##### The data #####

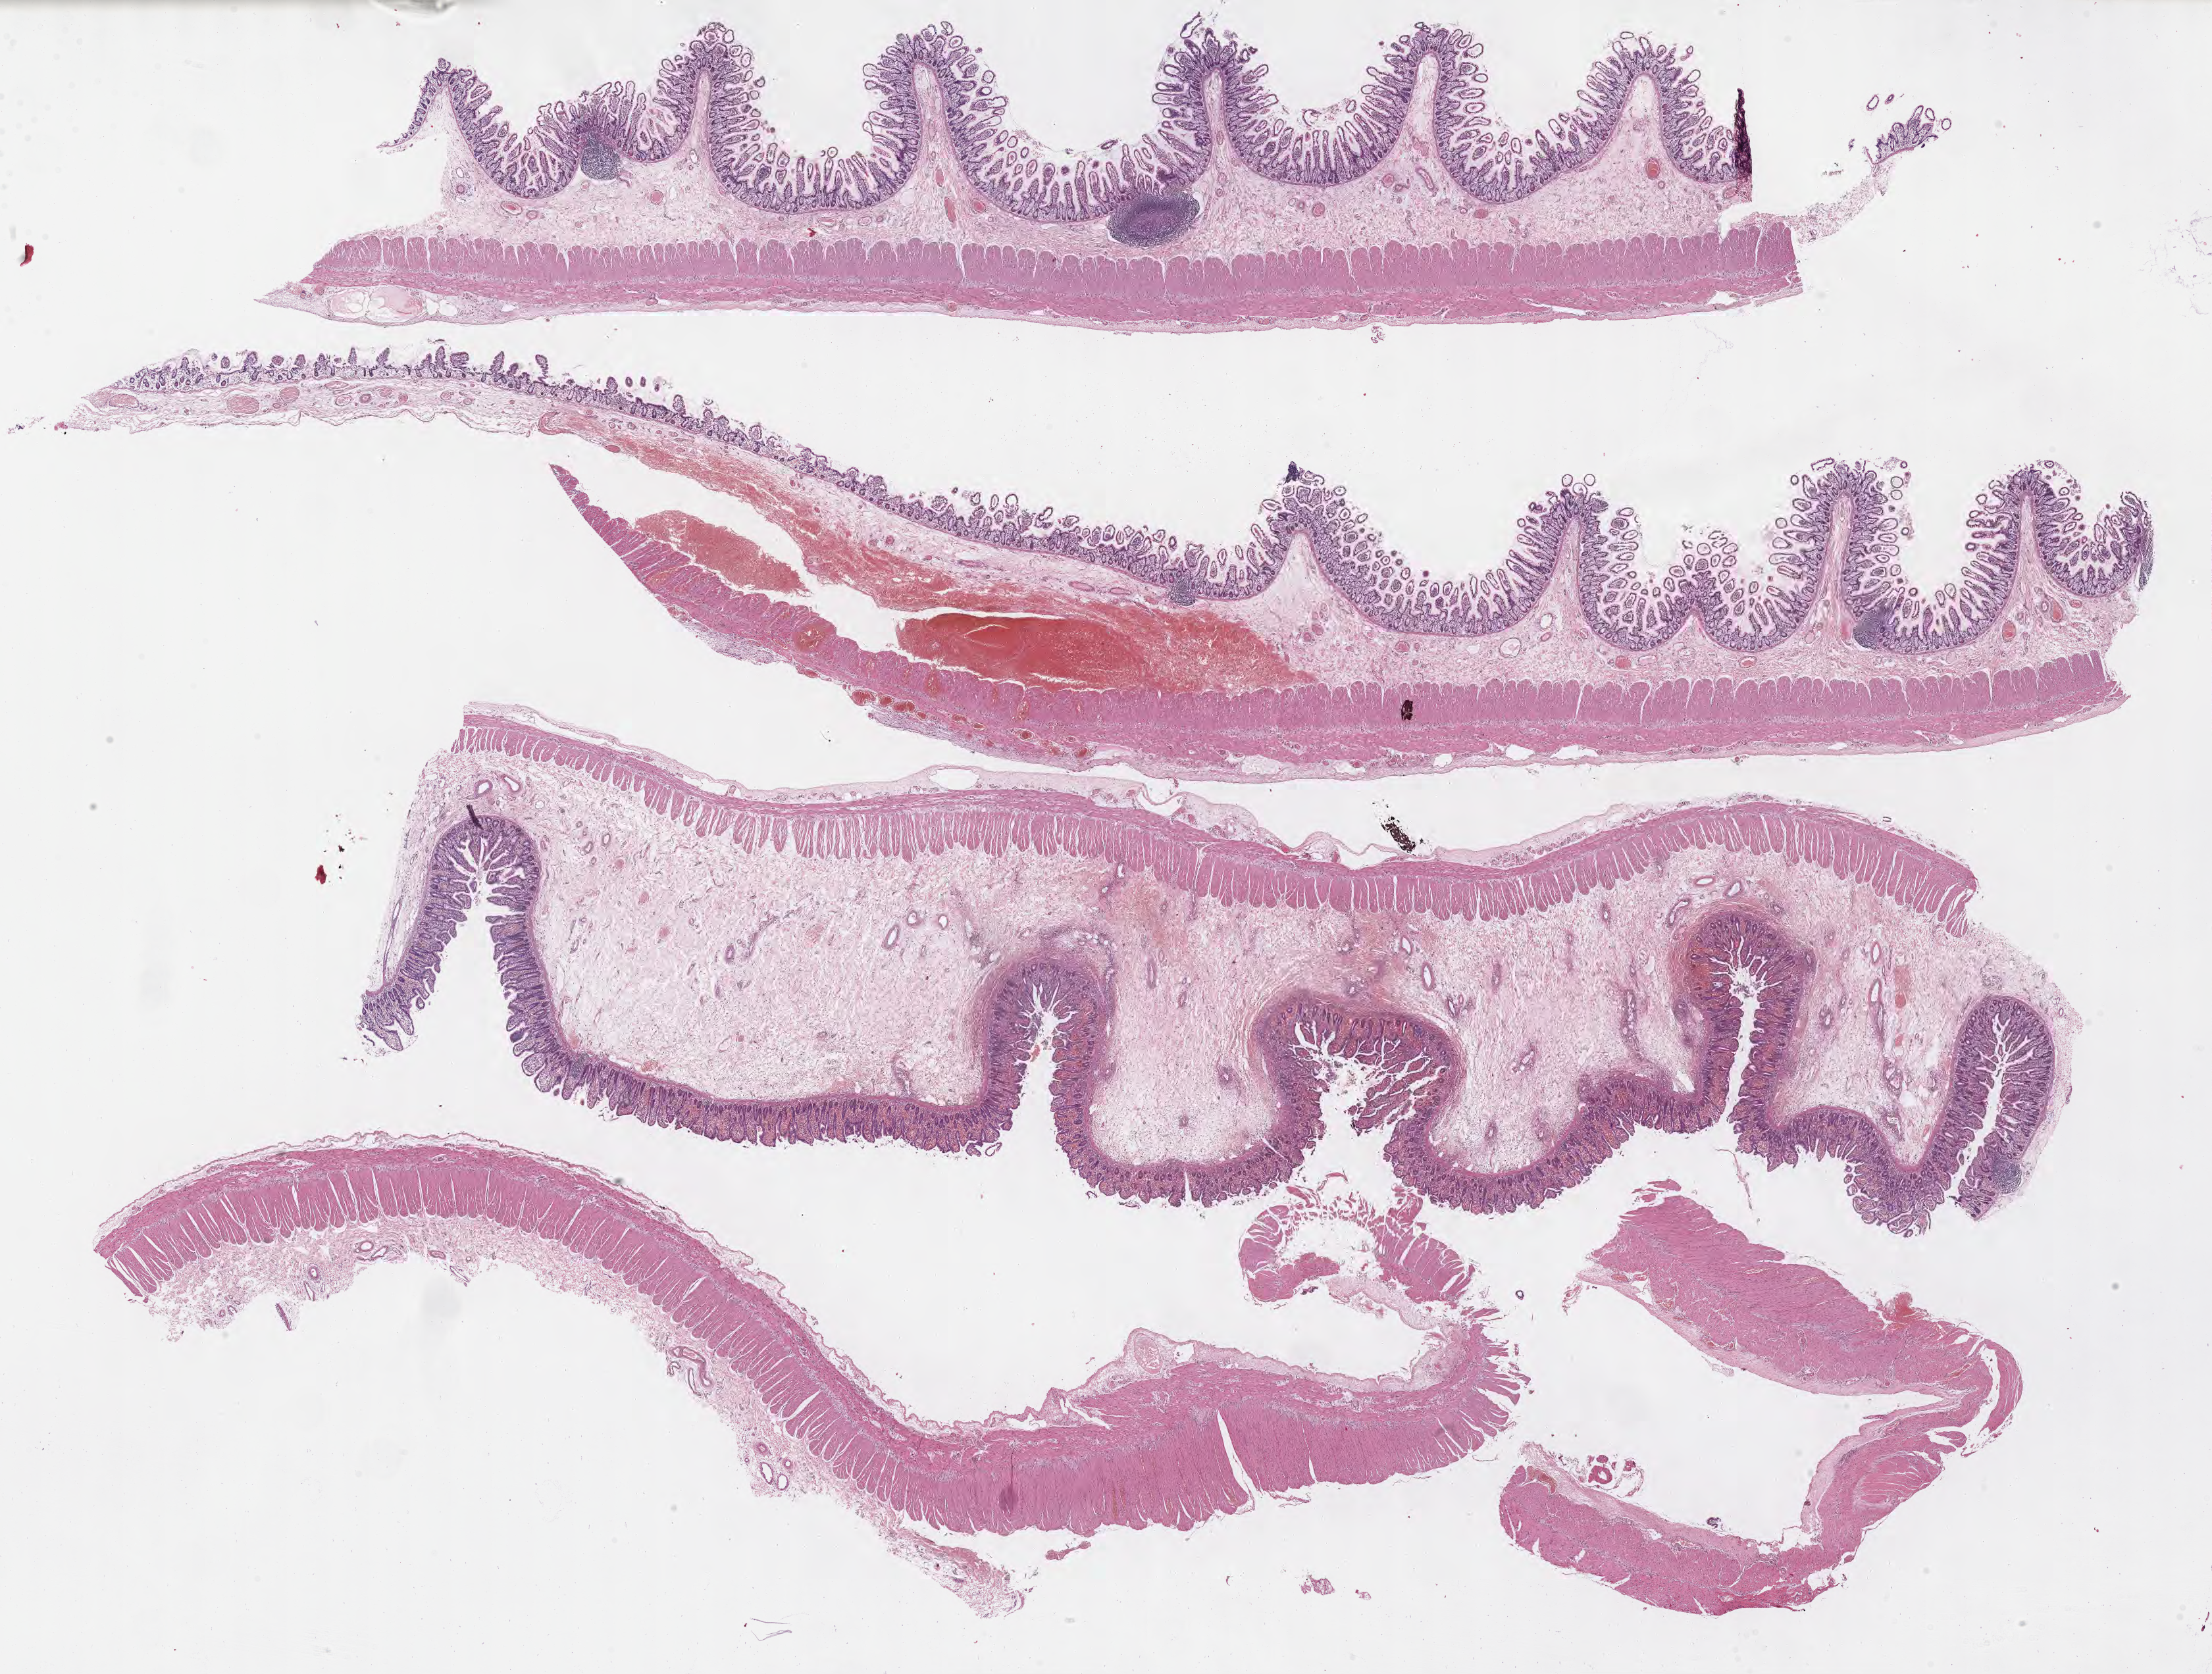
Digitized hematoxylin and eosin (H&E)-stained section — shown as a low-resolution overview of the whole scanned area (about 27.2 x 20.6 mm). Tumor tissue. Patient: female, aged 27.
• diagnosis: Burkitt lymphoma, NOS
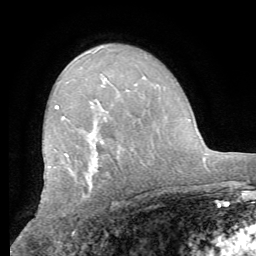
Breast MRI (dynamic contrast-enhanced), one axial slice; slice 40 of 62 in the series (ordered by position); cropped to one breast; dynamic contrast-enhanced series, time point 2 of 8 at this slice position (early post-contrast); 1.5 T; TE 4.1 ms, TR 8.3 ms; 256 × 256 image matrix, field of view 180 × 180 mm. Female patient.
Annotated regions visible in this slice (semi-automatic segmentation, software-assisted and operator-edited):
- enhancing-tissue mask used for the functional tumour volume (all voxels passing the contrast-enhancement thresholds inside the analysis volume; usually the tumour): bounding box (x1, y1, x2, y2) in pixels: (49, 105, 121, 168)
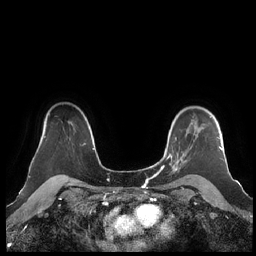
Breast MRI (dynamic contrast-enhanced), one axial slice. Slice 164 of 248 in the series (ordered by position). Dynamic contrast-enhanced series, time point 2 of 7 at this slice position (early post-contrast). 1.5 T. TE 1.9 ms, TR 4.1 ms. 0.8 mm slice thickness. 256 × 256 image matrix, field of view 340 × 340 mm. Female patient.
Outlined on this slice (semi-automatic segmentation, software-assisted and operator-edited):
- enhancing-tissue mask used for the functional tumour volume (all voxels passing the contrast-enhancement thresholds inside the analysis volume; usually the tumour): box from (x=160, y=116) to (x=223, y=173) px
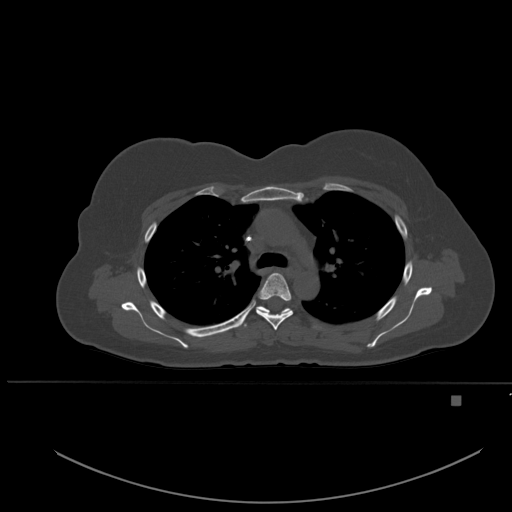
CT including the spine, one axial slice. Bone window (W 1800 / L 400 HU). 512 × 512 image matrix, field of view 443 × 443 mm. Patient: female, 49 years. From the clinical record (not read from this slice): primary cancer: breast.
Outlined on this slice (semi-automatically segmented with operator editing):
- T4 vertebra: bounding box (x1, y1, x2, y2) in pixels: (256, 273, 293, 330)
- T5 vertebra: (242, 306, 292, 328)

#####

→ **Aim of the task**:
Transcribe every entry exactly. Leave out the pictures.

→ **The completed task**:
Digitized hematoxylin and eosin (H&E)-stained section — shown as a low-resolution overview of the whole scanned area (about 27.2 x 20.6 mm). Tumor tissue. Patient: female, aged 27.
• diagnosis: Burkitt lymphoma, NOS
Breast MRI (dynamic contrast-enhanced), one axial slice; slice 40 of 62 in the series (ordered by position); cropped to one breast; dynamic contrast-enhanced series, time point 2 of 8 at this slice position (early post-contrast); 1.5 T; TE 4.1 ms, TR 8.3 ms; 256 × 256 image matrix, field of view 180 × 180 mm. Female patient.
Annotated regions visible in this slice (semi-automatic segmentation, software-assisted and operator-edited):
- enhancing-tissue mask used for the functional tumour volume (all voxels passing the contrast-enhancement thresholds inside the analysis volume; usually the tumour): bounding box (x1, y1, x2, y2) in pixels: (49, 105, 121, 168)
Breast MRI (dynamic contrast-enhanced), one axial slice. Slice 164 of 248 in the series (ordered by position). Dynamic contrast-enhanced series, time point 2 of 7 at this slice position (early post-contrast). 1.5 T. TE 1.9 ms, TR 4.1 ms. 0.8 mm slice thickness. 256 × 256 image matrix, field of view 340 × 340 mm. Female patient.
Outlined on this slice (semi-automatic segmentation, software-assisted and operator-edited):
- enhancing-tissue mask used for the functional tumour volume (all voxels passing the contrast-enhancement thresholds inside the analysis volume; usually the tumour): box from (x=160, y=116) to (x=223, y=173) px
CT including the spine, one axial slice. Bone window (W 1800 / L 400 HU). 512 × 512 image matrix, field of view 443 × 443 mm. Patient: female, 49 years. From the clinical record (not read from this slice): primary cancer: breast.
Outlined on this slice (semi-automatically segmented with operator editing):
- T4 vertebra: bounding box (x1, y1, x2, y2) in pixels: (256, 273, 293, 330)
- T5 vertebra: (242, 306, 292, 328)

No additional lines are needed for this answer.